The skill uses a credential-like API key, including a hardcoded default, to access the Eastmoney API. This is expected for the service integration but should be visible to users.
apikey = os.environ.get("EASTMONEY_APIKEY", "mkt_Z19TUfMY79_44k4wZsAHIVGVva0-g8PxD_DkBDQx2iM")Use your own Eastmoney API key if available, and treat the bundled key as a provider-access detail rather than a private user credential.
Financial queries, including any personal or confidential details included in them, are transmitted to Eastmoney's API.
The user's query and API key are sent to an external Eastmoney endpoint. This is disclosed and aligned with the search purpose, but it means query text leaves the local environment.
url = "https://mkapi2.dfcfs.com/finskillshub/api/claw/news-search" ... data = {"apikey": apikey, "query": query}Avoid including sensitive personal, account, or confidential business details in search queries unless you are comfortable sending them to the provider.

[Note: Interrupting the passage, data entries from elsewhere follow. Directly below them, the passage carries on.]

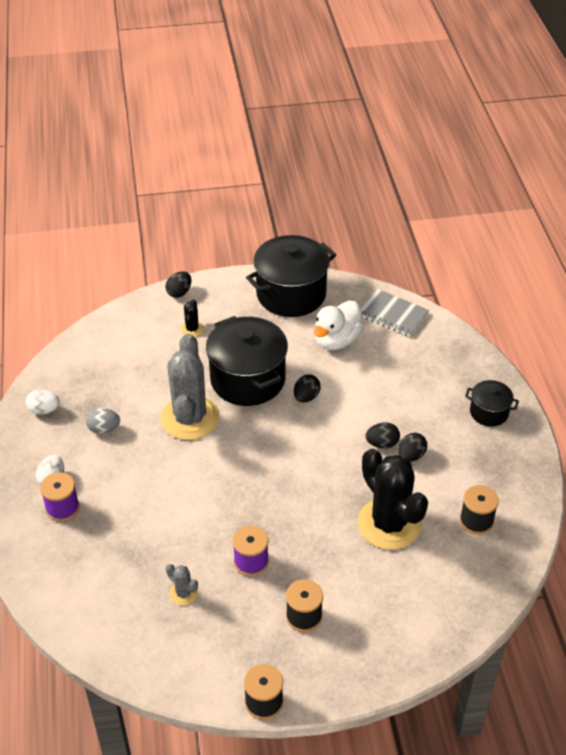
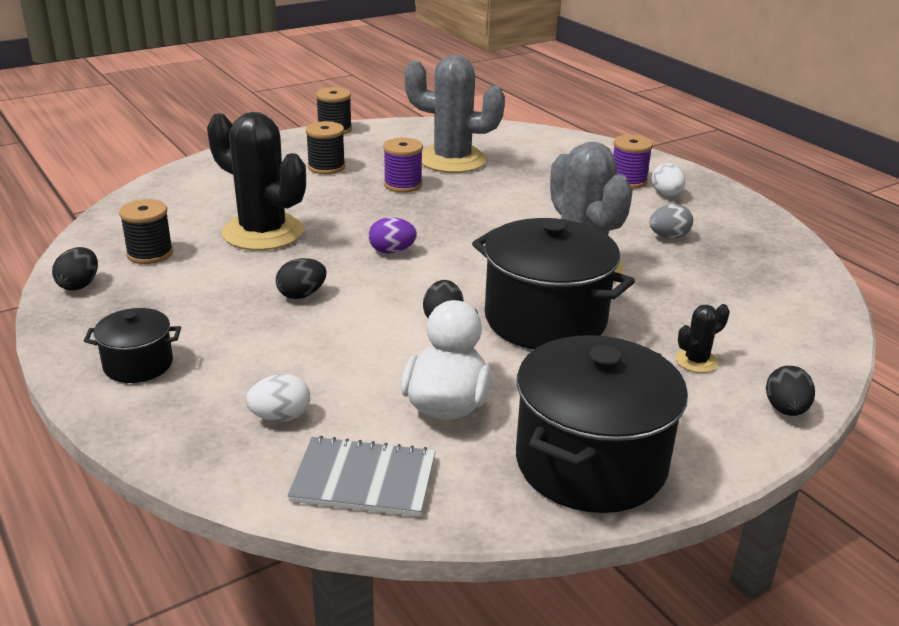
camera: 155 degrees right, 15 degrees down
white egg [26,389,60,415] -> white egg moved to [246,374,310,422]
grey cactus [166,564,198,605] -> grey cactus [405,55,505,173], size x2.36
black cactus [181,299,204,337] -> black cactus turned 75 degrees clockwise [676,304,730,373]
black egg [398,433,427,462] -> black egg moved to [52,247,98,291]
none -> purple egg [369,217,417,254]

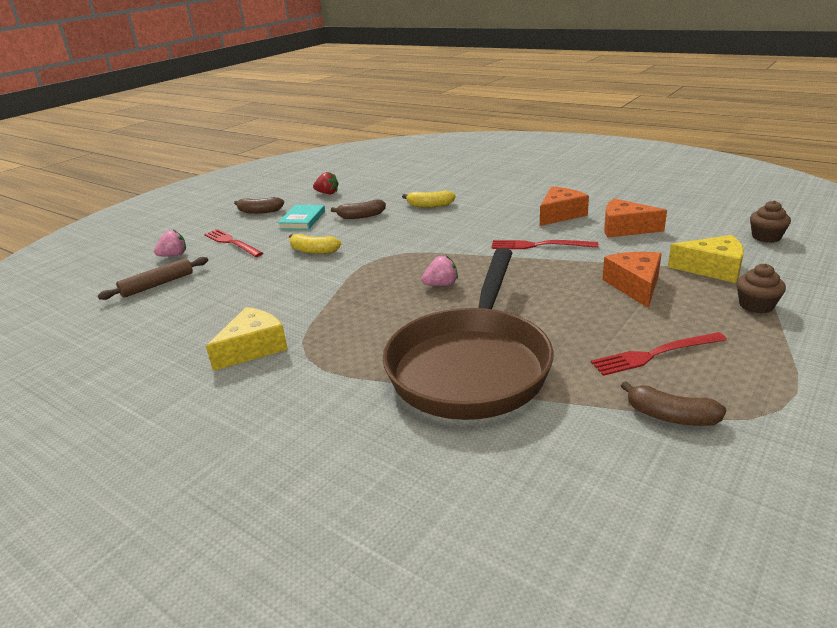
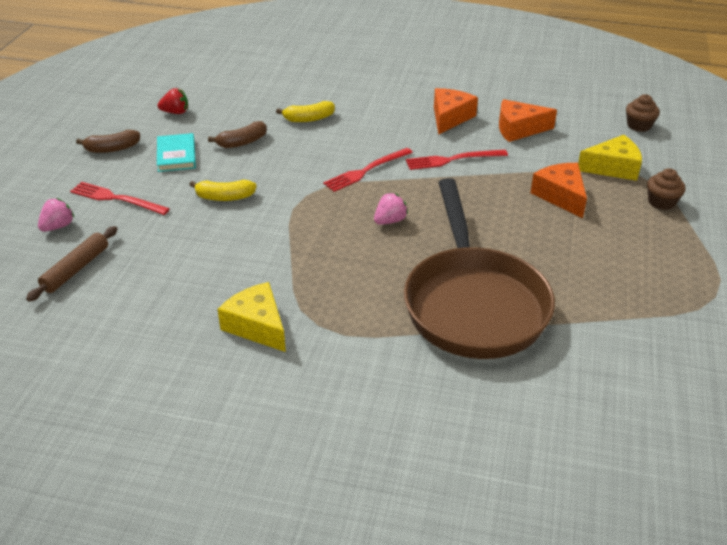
camera: 25 degrees left, 10 degrees up
yellow cheese [206,307,288,371] -> yellow cheese turned 60 degrees counterclockwise [218,282,286,352]
red fork [591,332,727,376] -> red fork moved to [323,148,413,192]
brown banana [621,381,726,426] -> none

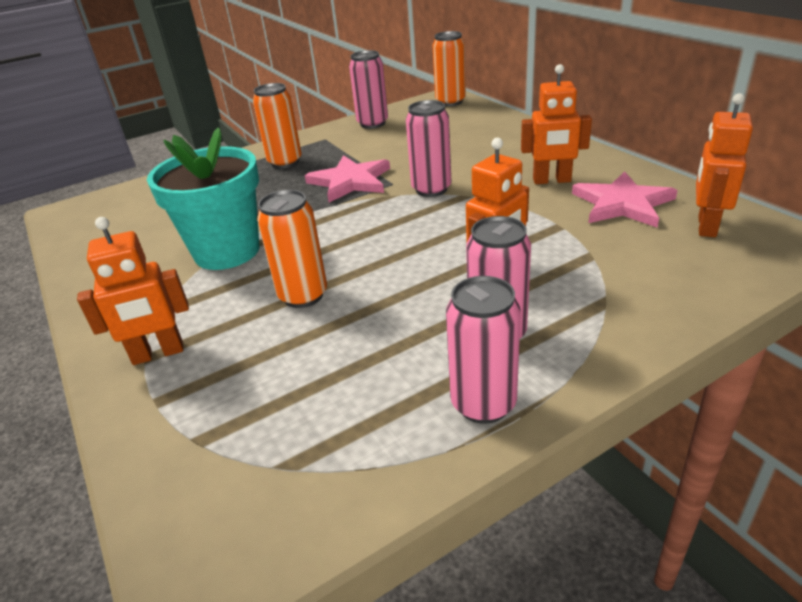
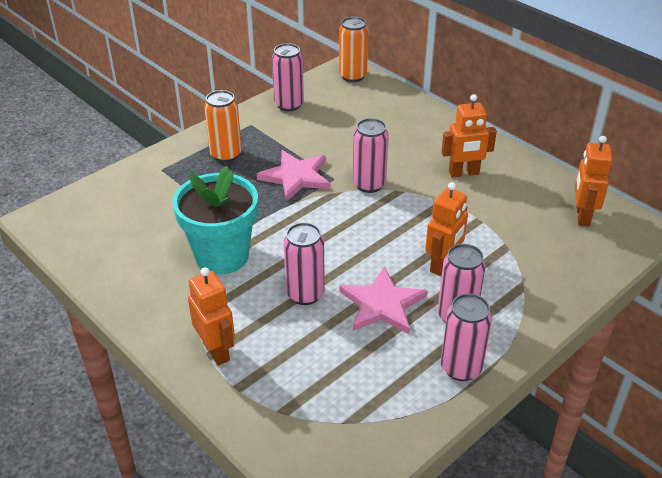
camera: 15 degrees left, 5 degrees up
orange robot [77,217,189,365] -> orange robot turned 90 degrees counterclockwise [188,267,235,366]
orange can [257,190,327,308] -> pink can [283,222,325,305]
pink star [572,171,678,227] -> pink star moved to [339,266,428,334]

Running the script can leave local text files containing the user's query and returned financial information.
The script writes successful query results to a timestamped text file in the current working directory. This is a scoped, purpose-aligned output behavior, but users should expect local files to be created.
save_to_file(query, result) ... with open(full_filename, "w", encoding="utf-8-sig") as f:
Run it from an appropriate working directory and delete saved result files if you do not want them retained.